▶ [DIRECTIONS]
a) In the forum thread on kernels, answer these:
(i) Which expression does the first post propose as the value of K?
(ii) For a group homomorphism σ: G → H, what must σ(h) equal for h to lie in the kernel?
(iii) In the general definition for vector spaces, what is taken as the identity?
b) Can you reproduce everything in the forum thread on kernels from "Ok, i've never" down to "comments are appreciated."?

▶ [DOCUMENT SECTION]
......
Ok, i've never studied it with degree, so mind my ignorance, but have i got the concept of Kernal operation correctly..?

From what i understand, mathematicians can plug the variable K into an equation, where k represents the function of two mathematical systems???? Is this right... and if it is... could the system lets suppose be like this...

x^{2}+y^{2} would be the value of K, so the two mathematical functions are working together

(x+\sqrt{2})(x-\sqrt{2})

Or do i have this wrong..?

Any comments are appreciated.

Reiku, you seem to be burdened by a misapprehension. Depending on which space your in, definitions differ slightly, but if I give a couple of examples you might see a pattern.

Suppose f:S \to T is a function on sets, then x,\;y \in \ker (f) \in S if f(x)=f(y) \in T. This induces an equivalence relation on S by "x is f-related to y".

Where there is a closed binary operation on a set, i.e we are working with monoids, groups, vector spaces, rings,....., the definition is a bit tighter. Suppose \sigma:G \to H is a group homomorphism. Then h \in \ker(\sigma) \in G if \sigma(h) =e_H, the identity on H. This is nice, as it means that \sigma(e_G) \in \ker(\sigma) so it can be a subgroup of G (in fact it's a normal subgroup).

The general definition for vector spaces is similar, where the identity is taken to be the 0-vector.

For an inner product space we have: let g:V \times V \to \mathbb{R} be a bilinear form. Then v \in \ker(g) if g(v,w) = 0 (number zero, note), for fixed v and all w

Thanks you
......
▶ [THE DATA]
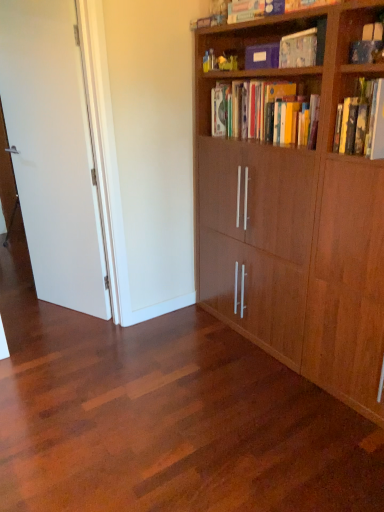
I want to click on free space to the left of white matte door at left, so click(x=39, y=309).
......
▶ [SOLUTIONS]
a)
(i) x^{2}+y^{2}
(ii) e_H, the identity on H
(iii) The 0-vector

b)
Ok, i've never studied it with degree, so mind my ignorance, but have i got the concept of Kernal operation correctly..?

From what i understand, mathematicians can plug the variable K into an equation, where k represents the function of two mathematical systems???? Is this right... and if it is... could the system lets suppose be like this...

x^{2}+y^{2} would be the value of K, so the two mathematical functions are working together

(x+\sqrt{2})(x-\sqrt{2})

Or do i have this wrong..?

Any comments are appreciated.